LLM SUPPLY CHAIN RUNBOOK (1-PAGER TEMPLATE)

Purpose
Define how we operate an LLM dependency as a production supply chain: provider substitution, model upgrades, incident response, and auditability.

1) System Inventory (fill this out)
- Primary provider/model: __________
- Secondary provider/model (or local fallback): __________
- Workloads using LLMs (check): generation / classification / embeddings / reranking / tool-use / batch jobs
- Data classes involved: public / internal / customer content / regulated (specify)

2) Routing & Substitution Rules
- Default routing: (which workload goes to which model)
- Failover trigger conditions (examples): elevated error rate, latency over SLO, refusal spike, cost guardrail breached
- Failover action: automatic (router) or manual (on-call switch)
- Degraded-mode behavior: e.g., shorter outputs, template responses, disable agent tools, route to human review

3) Model Versioning & Release Process
- Version pinning policy: (pinned vs floating)
- Upgrade cadence: (e.g., monthly or quarterly)
- Required artifacts before upgrade:
 - Eval report against golden set
 - Tool-call/schema validation results
 - Safety/refusal regression check
 - Rollback plan and owner

4) Evaluation Gates (minimum viable)
- Golden set location: __________
- Must-pass checks:
 - Output schema validity (if structured)
 - Tool-call correctness (if tools)
 - Grounding/citation rules (if RAG)
 - Known “high-risk” cases (list 5)
- Human review required for: (list workflows where human sign-off is mandatory)
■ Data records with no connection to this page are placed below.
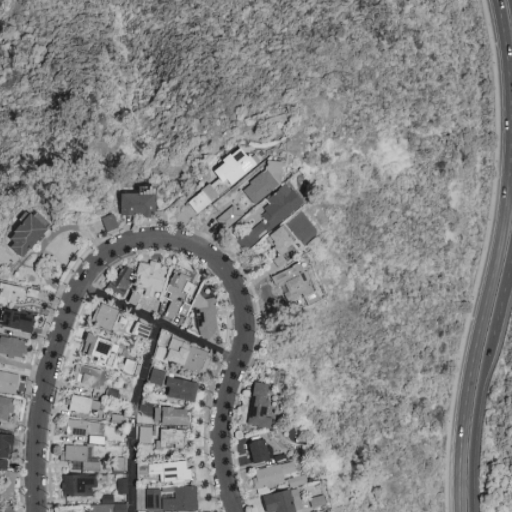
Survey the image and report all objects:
building: (232, 164)
building: (237, 167)
building: (261, 180)
building: (267, 182)
building: (200, 196)
building: (205, 199)
building: (242, 200)
building: (133, 202)
building: (141, 203)
building: (269, 213)
building: (226, 215)
building: (273, 215)
building: (231, 218)
building: (106, 221)
building: (111, 223)
building: (21, 231)
building: (26, 234)
road: (155, 236)
building: (278, 245)
building: (284, 246)
road: (498, 256)
building: (147, 275)
building: (153, 278)
building: (116, 281)
building: (122, 283)
building: (292, 284)
building: (298, 285)
building: (14, 291)
building: (175, 291)
building: (16, 294)
road: (504, 296)
building: (179, 298)
building: (135, 299)
building: (178, 313)
building: (203, 315)
building: (102, 316)
building: (206, 316)
building: (106, 317)
building: (14, 318)
road: (157, 320)
building: (19, 321)
building: (139, 329)
building: (144, 331)
building: (11, 344)
building: (13, 348)
building: (94, 348)
building: (102, 350)
building: (161, 354)
building: (184, 355)
building: (189, 357)
building: (127, 365)
building: (131, 368)
building: (87, 376)
building: (90, 378)
building: (6, 381)
building: (9, 382)
building: (171, 384)
building: (176, 386)
building: (113, 394)
building: (80, 403)
building: (84, 405)
building: (255, 405)
building: (4, 406)
building: (7, 407)
building: (263, 408)
road: (133, 414)
building: (167, 414)
building: (173, 417)
building: (119, 420)
road: (478, 420)
building: (79, 426)
building: (83, 428)
building: (146, 433)
building: (169, 436)
building: (92, 438)
building: (98, 440)
building: (172, 440)
building: (3, 444)
building: (6, 446)
building: (255, 449)
building: (261, 451)
building: (75, 455)
building: (82, 458)
building: (281, 459)
building: (1, 462)
building: (116, 462)
building: (4, 466)
building: (120, 466)
building: (163, 469)
building: (169, 472)
building: (268, 473)
building: (273, 478)
building: (293, 479)
building: (298, 482)
building: (5, 483)
building: (75, 483)
building: (120, 484)
building: (8, 486)
building: (80, 486)
building: (124, 487)
building: (170, 498)
building: (183, 499)
building: (109, 500)
building: (155, 500)
building: (278, 500)
building: (284, 502)
building: (318, 502)
building: (105, 505)
building: (110, 508)
building: (5, 509)
building: (9, 509)
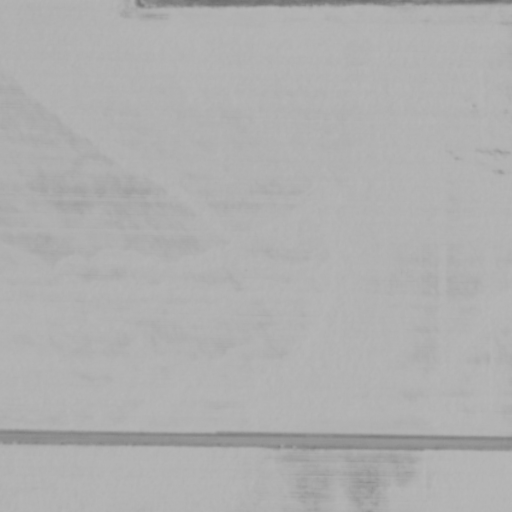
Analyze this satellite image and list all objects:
crop: (255, 255)
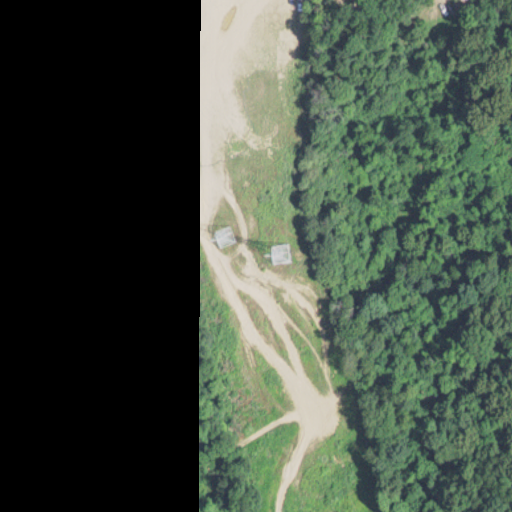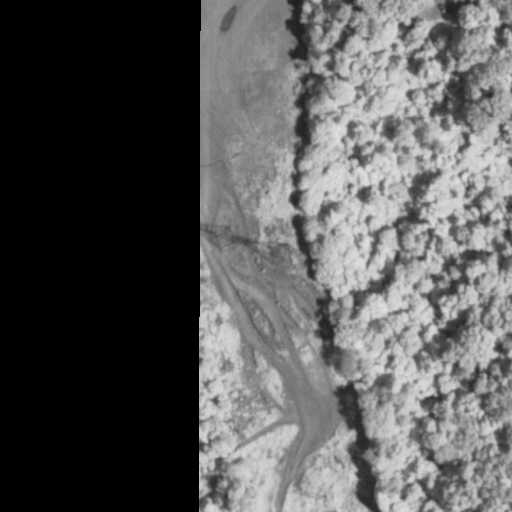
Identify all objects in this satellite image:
power tower: (223, 232)
building: (225, 236)
power tower: (280, 247)
building: (281, 253)
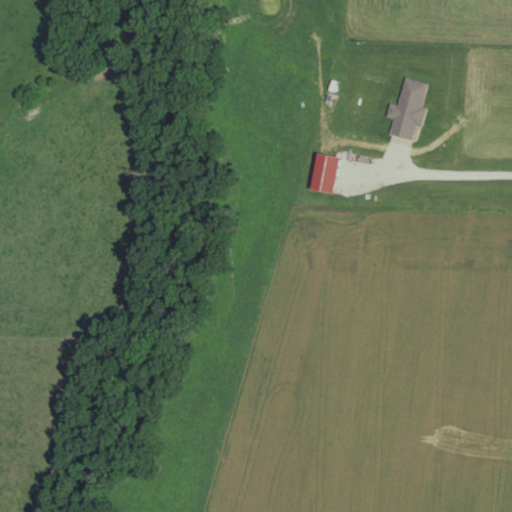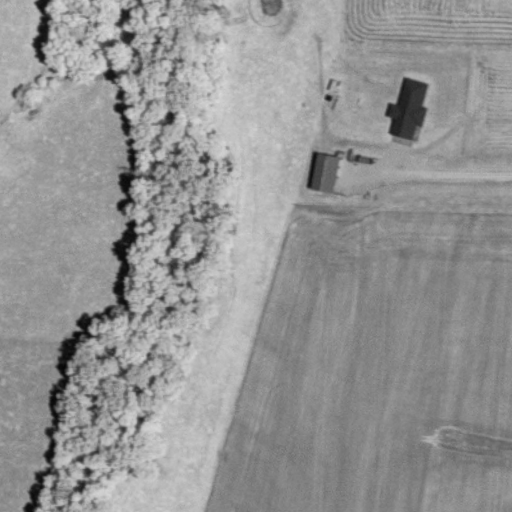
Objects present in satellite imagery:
road: (445, 175)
5) Observability & Cost Controls
- Metrics dashboard links: __________
- Alerts:
 - Provider errors/timeouts
 - Latency
 - Refusal rate changes
 - Token/cost budget anomalies
- Tracing requirements: log model ID/version, prompt template version, retrieval doc IDs, tool calls (redact sensitive data)

6) Incident Response
- On-call owner/team: __________
- Decision maker for failover: __________
- Customer comms owner (if needed): __________
- Post-incident checklist:
 - Identify which model/version was involved
 - Capture representative failed prompts/contexts (redacted)
 - Determine whether regression came from model change, prompt change, retrieval change, or traffic shift
 - Add at least one new golden-case test if it would have caught this

7) Governance & Audit
- Data retention policy for prompts/outputs/logs: __________
- Deletion process (prompts, outputs, embeddings): __________
- Access controls: who can view traces and sampled outputs
- Required audit artifacts: data flow diagram, provider terms review date, eval reports for each model upgrade

If this template can’t be completed in one sitting, treat that as a product risk and schedule the work. The goal is not bureaucracy; it’s predictable operations under model volatility.